ABSTRACT

The summer of 1989 was unusually hot in Norway. And the sweltering heat provided ammunition for a parliamentary discussion about global warming. Gro Harlem Brundtland, the Prime Minister and the former Chair for the World Commission on Environment and Development, pushed hard for an ambitious program aimed at stabilizing carbon emissions by the 1990s. Her goal was to prove to the world that Norway took Our Common Future (1987) and its quest for sustainable development seriously. But why global warming? History may untangle political intentions hidden

behind a mountain of climate change facts. As this article will illustrate, a historical approach may uncover motives, personal ambitions, and the use (or abuse) of science for political interests. Scientific research and discoveries change over time. What is right today may be proved wrong tomorrow. Teaching students about the history of climatology will give them some insight into climate research. This can be particularly helpful to students who feel they are ill-disposed to understanding science.

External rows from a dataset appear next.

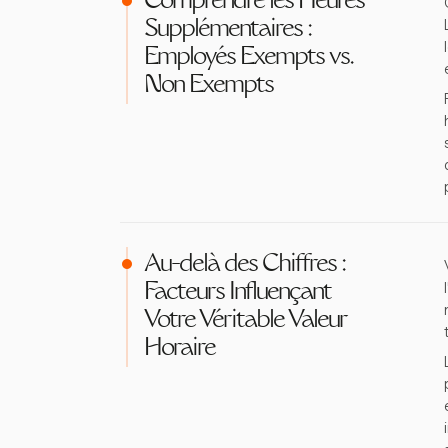
Comprendre les Heures
Supplémentaires :
Employés Exempts vs.
Non Exempts
Au-delà des Chiffres :
Facteurs Influençant
Votre Véritable Valeur
Horaire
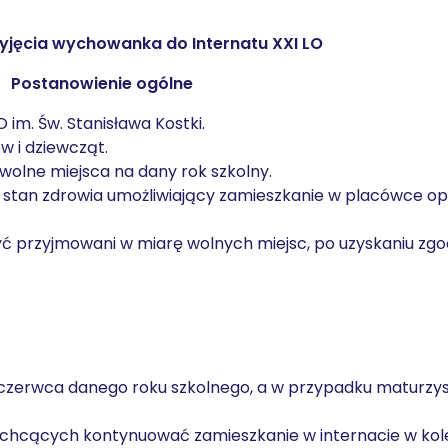
yjęcia wychowanka do Internatu XXI LO
Postanowienie ogólne
 im. Św. Stanisława Kostki.
w i dziewcząt.
wolne miejsca na dany rok szkolny.
y stan zdrowia umożliwiający zamieszkanie w placówce o
yć przyjmowani w miarę wolnych miejsc, po uzyskaniu zg
30 czerwca danego roku szkolnego, a w przypadku maturzy
hcących kontynuować zamieszkanie w internacie w kol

In the late 1980s there were still valid scientific questions being raised with respect to the evidence from climatologists (Weart 2003). This is a good starting point for discussing with students how and why sciences develop and knowledge ‘hardens’ over time. Norway’s Prime Minister would support climatological research financially and politically. Why so? What did she try to achieve? Untangling her motivations may open up classroom discussions about climate politics, going beyond simplistic questions of whether or not politicians believe in global warming or not. Norwegian environmentalists were somewhat concerned about global warming in the mid-1980s, though they were pushing politicians to address ecological depletion and not climate change. To Brundtland, the ecological approach meant having to deal with unruly and highly vocal Deep Ecologists. Better then to start afresh with climatologists that appealed to the technocratic tradition within the Labor Party. Instead of changing the ethical and social ways of dealing with environmental problems as the Deep Ecologists were advocating, she was looking for technological and economic solutions supported by climate researchers. This move towards technocracy and cost-benefit economics reflects a post-Cold War turn towards utilitarian capitalism, but also, as I will argue, an attempt to reconcile the nation’s booming petroleum industry with reduction in climate gas emissions.